Ok, so the problem at hand is that information is lost when converting from Link
to JSON and back again. What I don't really understand is that this is something someone wants to do.
I can understand the creation of a JSON representation of the same abstract model as that of Link
, but why will the two concrete serializations be used by a single processor? What is the use-case of converting from Link
to JSON and back again?
On 2017-08-16 04:04, Asbjørn Ulsberg wrote:
I can understand the creation of a JSON representation of the same abstract model as that of |Link|, but why will the two concrete serializations be used by a single processor? What is the use-case of converting from |Link| to JSON and back again?
a rather typical use case we are looking at is that you have an HTTP-focused component such as a proxy, which captures and exposes HTTP information to JSON-focused components such as applications that want to analyze and work on HTTP traces and logs without the need to parse specific syntaxes.
if our representation is categorically unable to represent links without schema-awareness, we make it less useful. i have to admit that i am struggling a bit here to understand the downsides of a schema-agnostic representation (other than opportunities for schema-specific JSON optimization).
exposes HTTP information to JSON-focused components such as applications that want to analyze and work on HTTP traces and logs without the need to parse specific syntaxes.
Ok.
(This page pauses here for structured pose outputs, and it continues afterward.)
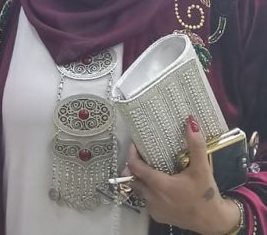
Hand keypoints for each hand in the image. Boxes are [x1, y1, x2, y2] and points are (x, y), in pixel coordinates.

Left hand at [128, 115, 240, 234]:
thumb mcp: (202, 169)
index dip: (132, 154)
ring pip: (138, 190)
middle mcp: (152, 197)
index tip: (134, 145)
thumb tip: (190, 122)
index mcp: (160, 185)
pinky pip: (146, 201)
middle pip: (133, 178)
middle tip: (140, 156)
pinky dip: (148, 192)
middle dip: (133, 167)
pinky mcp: (157, 216)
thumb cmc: (206, 195)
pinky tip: (158, 186)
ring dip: (141, 180)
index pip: (135, 167)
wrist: (212, 221)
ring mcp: (153, 208)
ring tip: (149, 169)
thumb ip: (196, 146)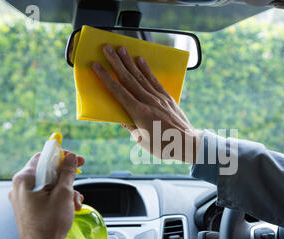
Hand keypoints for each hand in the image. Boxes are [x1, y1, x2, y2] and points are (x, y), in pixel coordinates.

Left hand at [8, 151, 84, 238]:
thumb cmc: (50, 224)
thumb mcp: (63, 194)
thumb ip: (67, 172)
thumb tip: (70, 158)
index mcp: (24, 179)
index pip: (43, 157)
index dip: (62, 156)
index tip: (76, 159)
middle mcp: (19, 188)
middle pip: (46, 172)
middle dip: (66, 178)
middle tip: (78, 181)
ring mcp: (23, 199)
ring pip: (48, 185)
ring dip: (65, 190)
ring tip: (74, 202)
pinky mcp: (28, 209)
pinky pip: (45, 196)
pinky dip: (58, 198)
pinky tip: (69, 207)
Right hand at [92, 44, 202, 162]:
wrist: (187, 143)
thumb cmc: (163, 146)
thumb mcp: (141, 140)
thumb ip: (130, 126)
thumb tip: (120, 117)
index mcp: (139, 113)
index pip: (118, 91)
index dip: (106, 77)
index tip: (97, 65)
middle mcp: (148, 102)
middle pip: (128, 79)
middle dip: (116, 62)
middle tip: (107, 48)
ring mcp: (159, 98)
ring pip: (141, 76)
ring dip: (129, 61)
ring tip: (121, 48)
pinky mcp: (167, 97)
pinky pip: (154, 80)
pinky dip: (146, 69)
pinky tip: (140, 60)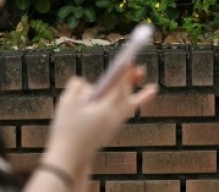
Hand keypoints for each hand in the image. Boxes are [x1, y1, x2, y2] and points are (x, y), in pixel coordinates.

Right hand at [41, 63, 156, 175]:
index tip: (129, 59)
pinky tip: (129, 102)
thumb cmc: (65, 130)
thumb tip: (87, 83)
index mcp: (104, 110)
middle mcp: (113, 118)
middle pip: (128, 96)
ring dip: (141, 97)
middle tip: (141, 69)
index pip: (118, 86)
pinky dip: (128, 106)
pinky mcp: (109, 132)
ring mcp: (112, 126)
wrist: (68, 159)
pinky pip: (123, 115)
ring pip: (130, 108)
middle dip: (133, 81)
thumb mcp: (66, 103)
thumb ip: (77, 87)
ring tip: (153, 88)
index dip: (124, 72)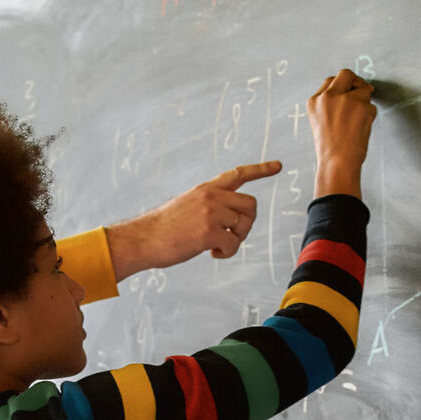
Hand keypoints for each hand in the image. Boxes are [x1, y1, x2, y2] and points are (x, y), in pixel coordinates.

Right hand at [107, 161, 279, 277]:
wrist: (142, 239)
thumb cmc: (163, 229)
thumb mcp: (187, 206)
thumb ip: (210, 206)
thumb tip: (230, 220)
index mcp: (206, 189)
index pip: (238, 174)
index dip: (260, 169)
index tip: (278, 165)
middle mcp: (211, 196)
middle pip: (251, 204)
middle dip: (248, 223)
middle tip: (233, 235)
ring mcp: (210, 213)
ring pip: (244, 225)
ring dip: (236, 240)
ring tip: (218, 246)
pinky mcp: (208, 232)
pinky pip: (233, 244)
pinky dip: (227, 253)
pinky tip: (212, 254)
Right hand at [308, 69, 375, 199]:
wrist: (337, 163)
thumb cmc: (330, 149)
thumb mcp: (321, 122)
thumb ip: (332, 104)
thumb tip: (358, 88)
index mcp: (314, 101)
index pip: (330, 81)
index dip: (342, 86)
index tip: (349, 93)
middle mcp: (328, 96)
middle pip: (346, 74)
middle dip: (356, 81)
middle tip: (364, 91)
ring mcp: (345, 99)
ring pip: (363, 89)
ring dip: (365, 102)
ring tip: (359, 121)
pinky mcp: (361, 106)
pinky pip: (371, 106)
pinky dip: (370, 116)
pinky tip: (361, 129)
This requires conversion from Link
to JSON. But not back again from JSON to Link
, am I correct?
On 2017-08-16 14:43, Asbjørn Ulsberg wrote:
Ok. This requires conversion from |Link| to JSON. But not back again from JSON to |Link|, am I correct?
true for this scenario. i don't have such a use case somewhere now, but i could easily imagine tooling that accepts JSON-structured links (which might be more convenient for programmers to manage) and then injects those into HTTP as link headers.
such tooling could even do this on a case-by-case basis as @hvdsomp's scenarios: create link headers if there are not too may links, or add a "linkrel" link and provide as application/linkrel+json resource if there are too many links for inline representation in the header.
Yes, but that will only require conversion from JSON to Link
, right? It's only the full roundtrip that is problematic, afaict, and I can't think of a good use-case for a full roundtrip of the two serializations.
On 2017-08-16 14:59, Asbjørn Ulsberg wrote:
Yes, but that will only require conversion from JSON to |Link|, right? It's only the full roundtrip that is problematic, afaict, and I can't think of a good use-case for a full roundtrip of the two serializations.
same here, for now. but if we have reasonable scenarios for both directions, that gives us a good starting point, or not? what would be changed if we had one scenario requiring a full roundtrip?
The lossless round trip is enabled by the serialization proposal I submitted earlier today. I am not sure what the problem is anymore.
suggested resolution for this issue:
as initially suggested, the representation does not require schema information and there is no requirement to ignore unknown parameters.
all parameters are therefore treated uniformly.
Agreed. As far as I am concerned this issue can be closed.
https://github.com/dret/I-D/issues/74#issuecomment-322427054 suggests to require ignoring unknown link parameters, and this seems to be important enough to discuss as a standalone issue. it seems like this would seriously impact the way how links can be passed around by intermediaries. for example, an intermediary with the job of serializing HTTP
Link
headers would have to drop all link parameters that it does not know, instead of being able to serialize them. furthermore, only link parameters that have a defined JSON serialization could be serialized, all others by definition would have to be dropped. this seems like a rather drastic departure from the usual web model of passing information around, such as for example HTTP's requirement to pass on headers (instead of silently dropping them).